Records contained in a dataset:
______

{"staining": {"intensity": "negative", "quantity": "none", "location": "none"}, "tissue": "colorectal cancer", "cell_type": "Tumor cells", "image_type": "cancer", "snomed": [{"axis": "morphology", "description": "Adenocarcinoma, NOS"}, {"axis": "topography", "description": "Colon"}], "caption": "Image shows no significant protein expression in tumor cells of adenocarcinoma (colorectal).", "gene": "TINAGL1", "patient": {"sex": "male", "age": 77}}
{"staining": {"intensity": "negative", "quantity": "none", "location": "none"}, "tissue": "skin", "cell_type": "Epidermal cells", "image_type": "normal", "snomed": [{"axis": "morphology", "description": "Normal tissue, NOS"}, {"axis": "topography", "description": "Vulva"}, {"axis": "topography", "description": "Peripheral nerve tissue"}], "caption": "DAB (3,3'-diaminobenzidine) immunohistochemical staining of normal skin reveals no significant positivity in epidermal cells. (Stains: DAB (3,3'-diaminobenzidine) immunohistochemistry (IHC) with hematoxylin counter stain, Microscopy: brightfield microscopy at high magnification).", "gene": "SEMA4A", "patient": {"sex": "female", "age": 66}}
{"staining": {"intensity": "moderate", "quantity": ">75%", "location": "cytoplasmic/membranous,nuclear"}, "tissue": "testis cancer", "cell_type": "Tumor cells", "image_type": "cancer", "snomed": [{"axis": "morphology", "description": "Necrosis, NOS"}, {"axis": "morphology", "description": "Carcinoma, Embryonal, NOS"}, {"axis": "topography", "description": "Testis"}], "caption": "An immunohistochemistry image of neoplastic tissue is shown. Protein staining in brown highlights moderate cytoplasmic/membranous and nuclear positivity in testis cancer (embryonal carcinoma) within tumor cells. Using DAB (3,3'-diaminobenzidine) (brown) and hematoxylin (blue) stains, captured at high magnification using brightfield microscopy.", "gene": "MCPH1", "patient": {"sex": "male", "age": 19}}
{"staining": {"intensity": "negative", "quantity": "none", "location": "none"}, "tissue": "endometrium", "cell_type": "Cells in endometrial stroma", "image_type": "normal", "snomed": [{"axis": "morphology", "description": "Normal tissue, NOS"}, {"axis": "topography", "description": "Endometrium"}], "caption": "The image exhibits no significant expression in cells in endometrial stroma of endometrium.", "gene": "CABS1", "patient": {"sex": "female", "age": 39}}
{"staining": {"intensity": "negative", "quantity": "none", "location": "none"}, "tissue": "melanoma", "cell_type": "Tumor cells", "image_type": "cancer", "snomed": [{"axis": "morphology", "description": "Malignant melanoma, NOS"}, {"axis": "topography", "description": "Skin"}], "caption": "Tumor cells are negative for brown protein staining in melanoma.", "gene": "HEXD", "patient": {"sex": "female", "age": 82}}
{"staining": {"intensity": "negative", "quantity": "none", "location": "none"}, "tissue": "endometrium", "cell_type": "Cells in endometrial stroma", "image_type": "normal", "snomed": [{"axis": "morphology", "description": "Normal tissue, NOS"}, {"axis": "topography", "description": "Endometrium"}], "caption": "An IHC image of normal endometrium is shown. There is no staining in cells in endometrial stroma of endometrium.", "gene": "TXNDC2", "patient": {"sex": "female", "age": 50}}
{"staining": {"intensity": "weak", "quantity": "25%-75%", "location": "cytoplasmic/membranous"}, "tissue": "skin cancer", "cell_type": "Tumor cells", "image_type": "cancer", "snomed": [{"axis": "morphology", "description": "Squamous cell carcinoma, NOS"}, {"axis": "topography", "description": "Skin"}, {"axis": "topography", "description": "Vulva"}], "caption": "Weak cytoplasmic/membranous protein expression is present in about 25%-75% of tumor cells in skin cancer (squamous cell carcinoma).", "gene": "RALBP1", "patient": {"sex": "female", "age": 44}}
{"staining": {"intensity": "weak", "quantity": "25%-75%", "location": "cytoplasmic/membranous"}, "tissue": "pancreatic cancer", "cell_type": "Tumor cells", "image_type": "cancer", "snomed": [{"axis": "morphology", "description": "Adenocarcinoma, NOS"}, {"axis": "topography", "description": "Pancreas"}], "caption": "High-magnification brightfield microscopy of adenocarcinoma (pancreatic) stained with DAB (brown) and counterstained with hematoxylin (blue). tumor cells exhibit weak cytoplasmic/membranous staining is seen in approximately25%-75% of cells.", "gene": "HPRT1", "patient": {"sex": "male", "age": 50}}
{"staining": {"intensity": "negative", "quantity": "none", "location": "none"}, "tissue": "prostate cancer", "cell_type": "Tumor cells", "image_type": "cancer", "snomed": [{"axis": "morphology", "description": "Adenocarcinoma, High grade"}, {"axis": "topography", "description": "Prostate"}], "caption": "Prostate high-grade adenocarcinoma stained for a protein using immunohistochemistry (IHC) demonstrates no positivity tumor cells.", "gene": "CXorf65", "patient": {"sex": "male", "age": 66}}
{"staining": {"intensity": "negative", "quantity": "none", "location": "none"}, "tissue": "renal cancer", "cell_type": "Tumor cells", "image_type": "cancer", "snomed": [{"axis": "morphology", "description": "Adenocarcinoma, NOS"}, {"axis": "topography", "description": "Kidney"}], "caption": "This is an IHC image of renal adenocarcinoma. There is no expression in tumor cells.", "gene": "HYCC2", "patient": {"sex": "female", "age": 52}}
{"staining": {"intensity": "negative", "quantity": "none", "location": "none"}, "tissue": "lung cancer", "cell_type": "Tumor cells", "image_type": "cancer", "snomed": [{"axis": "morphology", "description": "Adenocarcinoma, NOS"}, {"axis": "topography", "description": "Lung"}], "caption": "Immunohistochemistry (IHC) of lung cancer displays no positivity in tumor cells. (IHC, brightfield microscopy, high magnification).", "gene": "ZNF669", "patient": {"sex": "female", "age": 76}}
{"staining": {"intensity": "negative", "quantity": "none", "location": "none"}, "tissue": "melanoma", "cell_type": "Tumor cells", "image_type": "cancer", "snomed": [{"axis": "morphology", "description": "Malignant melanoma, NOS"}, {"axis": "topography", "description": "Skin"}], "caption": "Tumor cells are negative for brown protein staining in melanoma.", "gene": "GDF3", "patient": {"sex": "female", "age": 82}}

______

What you will do:
Every single line in the records above must be written out exactly.

Exercise answer:
{"staining": {"intensity": "negative", "quantity": "none", "location": "none"}, "tissue": "colorectal cancer", "cell_type": "Tumor cells", "image_type": "cancer", "snomed": [{"axis": "morphology", "description": "Adenocarcinoma, NOS"}, {"axis": "topography", "description": "Colon"}], "caption": "Image shows no significant protein expression in tumor cells of adenocarcinoma (colorectal).", "gene": "TINAGL1", "patient": {"sex": "male", "age": 77}}
{"staining": {"intensity": "negative", "quantity": "none", "location": "none"}, "tissue": "skin", "cell_type": "Epidermal cells", "image_type": "normal", "snomed": [{"axis": "morphology", "description": "Normal tissue, NOS"}, {"axis": "topography", "description": "Vulva"}, {"axis": "topography", "description": "Peripheral nerve tissue"}], "caption": "DAB (3,3'-diaminobenzidine) immunohistochemical staining of normal skin reveals no significant positivity in epidermal cells. (Stains: DAB (3,3'-diaminobenzidine) immunohistochemistry (IHC) with hematoxylin counter stain, Microscopy: brightfield microscopy at high magnification).", "gene": "SEMA4A", "patient": {"sex": "female", "age": 66}}
{"staining": {"intensity": "moderate", "quantity": ">75%", "location": "cytoplasmic/membranous,nuclear"}, "tissue": "testis cancer", "cell_type": "Tumor cells", "image_type": "cancer", "snomed": [{"axis": "morphology", "description": "Necrosis, NOS"}, {"axis": "morphology", "description": "Carcinoma, Embryonal, NOS"}, {"axis": "topography", "description": "Testis"}], "caption": "An immunohistochemistry image of neoplastic tissue is shown. Protein staining in brown highlights moderate cytoplasmic/membranous and nuclear positivity in testis cancer (embryonal carcinoma) within tumor cells. Using DAB (3,3'-diaminobenzidine) (brown) and hematoxylin (blue) stains, captured at high magnification using brightfield microscopy.", "gene": "MCPH1", "patient": {"sex": "male", "age": 19}}
{"staining": {"intensity": "negative", "quantity": "none", "location": "none"}, "tissue": "endometrium", "cell_type": "Cells in endometrial stroma", "image_type": "normal", "snomed": [{"axis": "morphology", "description": "Normal tissue, NOS"}, {"axis": "topography", "description": "Endometrium"}], "caption": "The image exhibits no significant expression in cells in endometrial stroma of endometrium.", "gene": "CABS1", "patient": {"sex": "female", "age": 39}}
{"staining": {"intensity": "negative", "quantity": "none", "location": "none"}, "tissue": "melanoma", "cell_type": "Tumor cells", "image_type": "cancer", "snomed": [{"axis": "morphology", "description": "Malignant melanoma, NOS"}, {"axis": "topography", "description": "Skin"}], "caption": "Tumor cells are negative for brown protein staining in melanoma.", "gene": "HEXD", "patient": {"sex": "female", "age": 82}}
{"staining": {"intensity": "negative", "quantity": "none", "location": "none"}, "tissue": "endometrium", "cell_type": "Cells in endometrial stroma", "image_type": "normal", "snomed": [{"axis": "morphology", "description": "Normal tissue, NOS"}, {"axis": "topography", "description": "Endometrium"}], "caption": "An IHC image of normal endometrium is shown. There is no staining in cells in endometrial stroma of endometrium.", "gene": "TXNDC2", "patient": {"sex": "female", "age": 50}}
{"staining": {"intensity": "weak", "quantity": "25%-75%", "location": "cytoplasmic/membranous"}, "tissue": "skin cancer", "cell_type": "Tumor cells", "image_type": "cancer", "snomed": [{"axis": "morphology", "description": "Squamous cell carcinoma, NOS"}, {"axis": "topography", "description": "Skin"}, {"axis": "topography", "description": "Vulva"}], "caption": "Weak cytoplasmic/membranous protein expression is present in about 25%-75% of tumor cells in skin cancer (squamous cell carcinoma).", "gene": "RALBP1", "patient": {"sex": "female", "age": 44}}
{"staining": {"intensity": "weak", "quantity": "25%-75%", "location": "cytoplasmic/membranous"}, "tissue": "pancreatic cancer", "cell_type": "Tumor cells", "image_type": "cancer", "snomed": [{"axis": "morphology", "description": "Adenocarcinoma, NOS"}, {"axis": "topography", "description": "Pancreas"}], "caption": "High-magnification brightfield microscopy of adenocarcinoma (pancreatic) stained with DAB (brown) and counterstained with hematoxylin (blue). tumor cells exhibit weak cytoplasmic/membranous staining is seen in approximately25%-75% of cells.", "gene": "HPRT1", "patient": {"sex": "male", "age": 50}}
{"staining": {"intensity": "negative", "quantity": "none", "location": "none"}, "tissue": "prostate cancer", "cell_type": "Tumor cells", "image_type": "cancer", "snomed": [{"axis": "morphology", "description": "Adenocarcinoma, High grade"}, {"axis": "topography", "description": "Prostate"}], "caption": "Prostate high-grade adenocarcinoma stained for a protein using immunohistochemistry (IHC) demonstrates no positivity tumor cells.", "gene": "CXorf65", "patient": {"sex": "male", "age": 66}}
{"staining": {"intensity": "negative", "quantity": "none", "location": "none"}, "tissue": "renal cancer", "cell_type": "Tumor cells", "image_type": "cancer", "snomed": [{"axis": "morphology", "description": "Adenocarcinoma, NOS"}, {"axis": "topography", "description": "Kidney"}], "caption": "This is an IHC image of renal adenocarcinoma. There is no expression in tumor cells.", "gene": "HYCC2", "patient": {"sex": "female", "age": 52}}
{"staining": {"intensity": "negative", "quantity": "none", "location": "none"}, "tissue": "lung cancer", "cell_type": "Tumor cells", "image_type": "cancer", "snomed": [{"axis": "morphology", "description": "Adenocarcinoma, NOS"}, {"axis": "topography", "description": "Lung"}], "caption": "Immunohistochemistry (IHC) of lung cancer displays no positivity in tumor cells. (IHC, brightfield microscopy, high magnification).", "gene": "ZNF669", "patient": {"sex": "female", "age": 76}}
{"staining": {"intensity": "negative", "quantity": "none", "location": "none"}, "tissue": "melanoma", "cell_type": "Tumor cells", "image_type": "cancer", "snomed": [{"axis": "morphology", "description": "Malignant melanoma, NOS"}, {"axis": "topography", "description": "Skin"}], "caption": "Tumor cells are negative for brown protein staining in melanoma.", "gene": "GDF3", "patient": {"sex": "female", "age": 82}}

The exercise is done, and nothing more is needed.